Koalas-- these cuddly, furry, huggable creatures are known for their Australian roots, wonky diet, and impressive nap times. But they have sadly become endangered over the past few decades.
Scientists have long known that the species’ rapid decline has been due to outside causes such as deforestation, and internal causes such as weakness to disease. But now they have a readable map for koala DNA.
Just recently, researchers finished decoding the entirety of the koalas’ genome, all 26,000 genes! This new knowledge will give scientists information about key traits in koalas -- how they eat extremely poisonous leaves, why they are so susceptible to Chlamydia (an easily treatable disease), and how we can help koalas in the future.
Dangers Koalas Face
Humans have been a threat to koalas since the 1800’s, and our impact is still affecting them. According to the Australia Zoo, “in addition to bushfires… dog attacks and road accidents, between 2.5 and 3 million koalas were shot to supply the fur trade in America and Europe from the late 1800s to the early 1900s.”
However, the main problem facing the koala population is something much worse: deforestation. Koalas by nature only feed on a few eucalyptus trees their entire lives. But industrial development and cutting down of trees are causing koalas to lose their homes and their only source of food. The problem is made ten times worse because when a koala’s tree gets bulldozed, they rarely find another tree to feed on and live in. In the end, the koala will just starve to death.
Koalas have a very weak resistance to diseases like Chlamydia and retrovirus.
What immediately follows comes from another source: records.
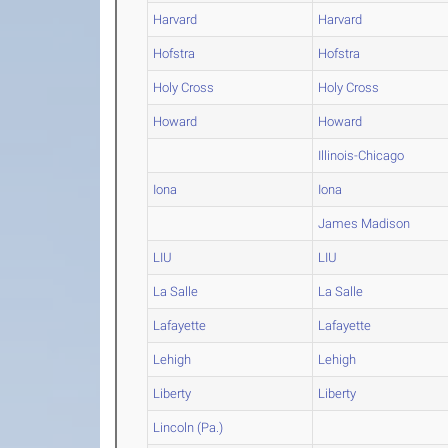
Harvard
Harvard
Hofstra
Hofstra
Holy Cross
Holy Cross
Howard
Howard
Illinois-Chicago
Iona
Iona
James Madison
LIU
LIU
La Salle
La Salle
Lafayette
Lafayette
Lehigh
Lehigh
Liberty
Liberty
Lincoln (Pa.)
Their bodies are not suited to cope with new (and old) strains, and they have no defense against them.
How Will Mapping Help?
Clearly, mapping the gene is not going to save koalas from deforestation and other human activities that endanger them. However, an understanding of the koala DNA will help scientists detect problems quickly and develop medicines that are more effective. Because of their work on the genome, scientists were able to connect koala's resistance to medicines that treat Chlamydia to their diet of highly poisonous eucalyptus leaves.
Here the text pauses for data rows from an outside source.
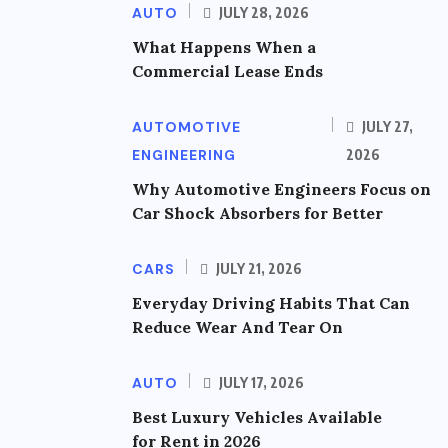
AUTO
JULY 28, 2026
What Happens When a
Commercial Lease Ends
AUTOMOTIVE
JULY 27,
ENGINEERING
2026
Why Automotive Engineers Focus on
Car Shock Absorbers for Better
CARS
JULY 21, 2026
Everyday Driving Habits That Can
Reduce Wear And Tear On
AUTO
JULY 17, 2026
Best Luxury Vehicles Available
for Rent in 2026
A koala’s diet consists solely of the toxin-rich eucalyptus plant. When studying the koala genome, scientists found that their detoxifying genes in koalas were twice as large as that of other animals, including humans. They theorize that somewhere in the koala's evolutionary past, the genes that dealt with toxins must have accidentally replicated, and over time proved beneficial to the species as a whole. Because of these genes, koalas can eat eucalyptus and flush out the poison. Their digestive system is so efficient that most harmful chemicals immediately leave their bodies.
So how does this relate to the deadly chlamydia? Turns out, Chlamydia shouldn’t be deadly. In other animals, chlamydia is not as harmful, and can be treated with medicines and even prevented with vaccinations. But koalas process these treatments differently. Since their bodies are so good at flushing out toxins, the medicines used to treat chlamydia don’t stay in their body long enough to kill the bacteria that cause Chlamydia. Instead, the koala’s body lets the bacteria grow and flushes the medicine pass away.
But there is some good news: with the new map of koala genes, scientists can engineer a koala-specific medicine to combat disease like chlamydia!